After college, Spotnitz went to University of California at Los Angeles for a master’s in physical chemistry. There, he started to explore “how cool it would be to use nanotechnology to fight and diagnose disease.” He headed to medical school, then back to Harvard for a degree in public health.

Currently, Spotnitz is a radiology resident at Pennsylvania State University, where is learning diagnostic and interventional radiology.
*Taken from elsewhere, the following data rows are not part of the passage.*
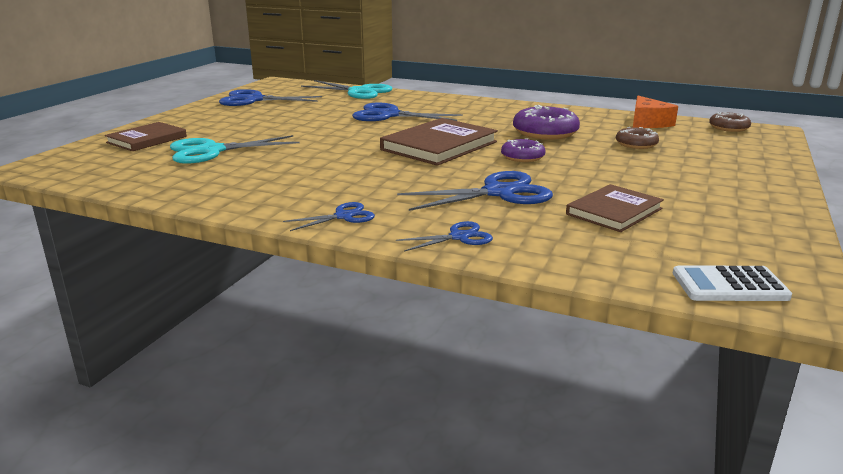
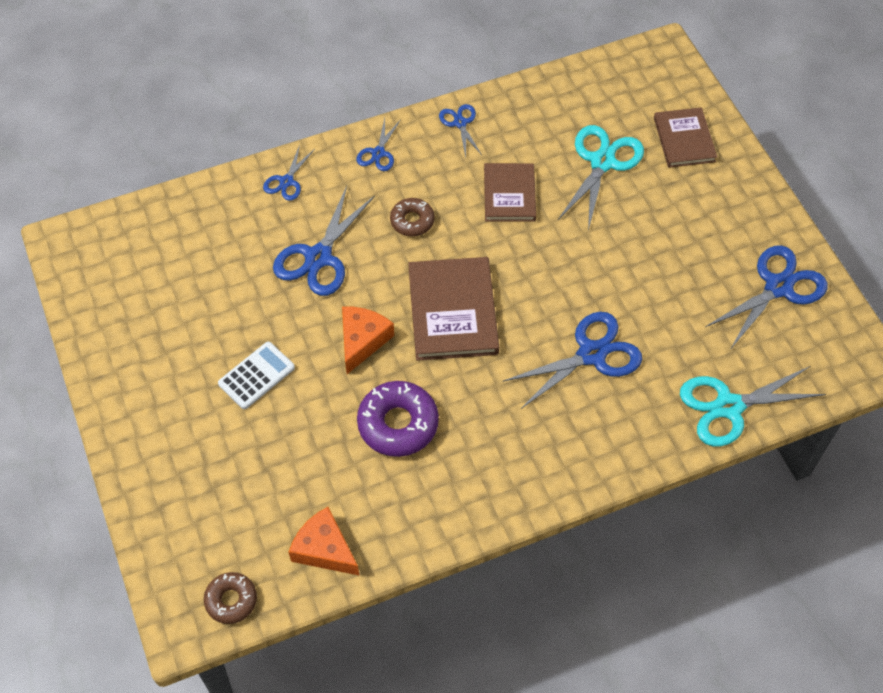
camera: 135 degrees right, 35 degrees up
(244, 201) = (460, 123): none -> blue scissors
(522, 157) = (362, 340): purple donut -> orange cheese
(614, 211) = (220, 286): brown book -> brown book (509, 194)
(636, 144) = (292, 456): brown donut -> brown donut (412, 221)
(729, 285) = (105, 238): white calculator -> white calculator (256, 376)

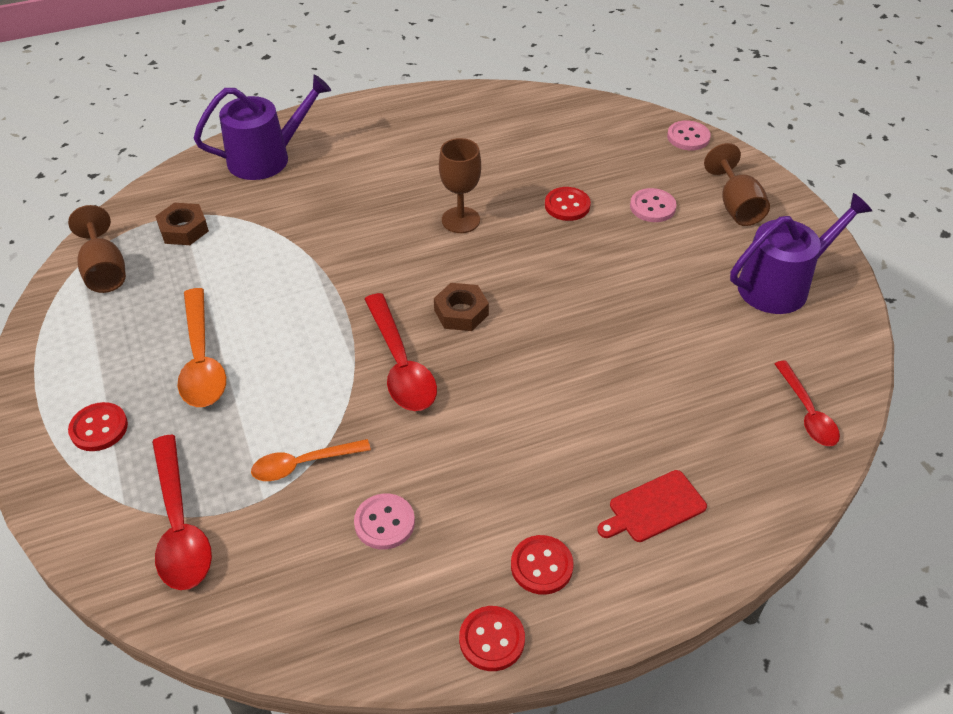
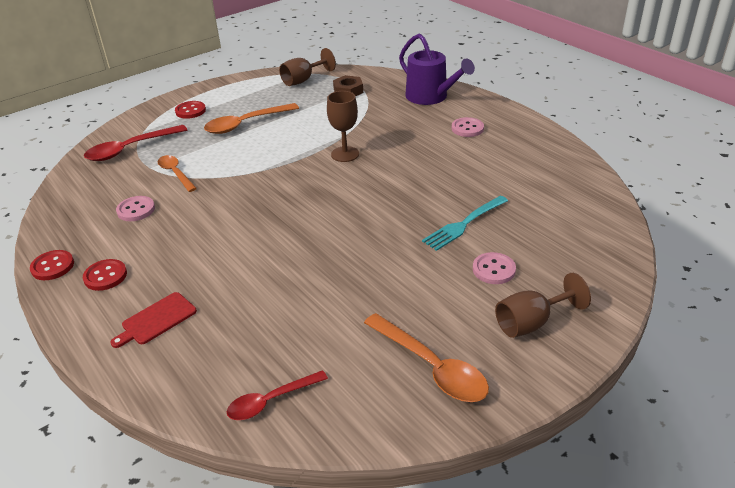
camera: 75 degrees right, 10 degrees down
(400, 364) = (263, 187): red spoon -> none
(460, 220) = (415, 179): brown goblet -> brown goblet (345, 154)
(461, 312) = (320, 200): brown nut -> none
(567, 205) = (464, 224): red button -> turquoise fork
(653, 508) = (156, 320): red cutting board -> red cutting board turned 90 degrees counterclockwise
(688, 137) = (616, 277): pink button -> pink button (467, 128)
(780, 285) = (431, 367): purple watering can -> orange spoon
He also tries to keep up with his research.

Julia Jarcho
When Julia Jarcho ’03 was a freshman at Harvard, she was cast in what she described as “a really bad Shakespeare production.” She spent so much time sitting around, she says, that she decided she would never do it again. She remembers thinking: “I’m never going to let someone tell me what to do.”

This manifesto led her to a passion for “making things.” Now settled in New York City, she works as a playwright and director at her company, Minor Theater. In 2013, her play “Grimly Handsome” won an Obie, a prestigious award for off-Broadway plays. She is also a professor in New York University’s English department.

Jarcho categorizes her plays as “experimental theater” because “they’re narrative, but the narratives tend to be bent or fractured or fragmented.” She exlores themes of desire, violence, and identity.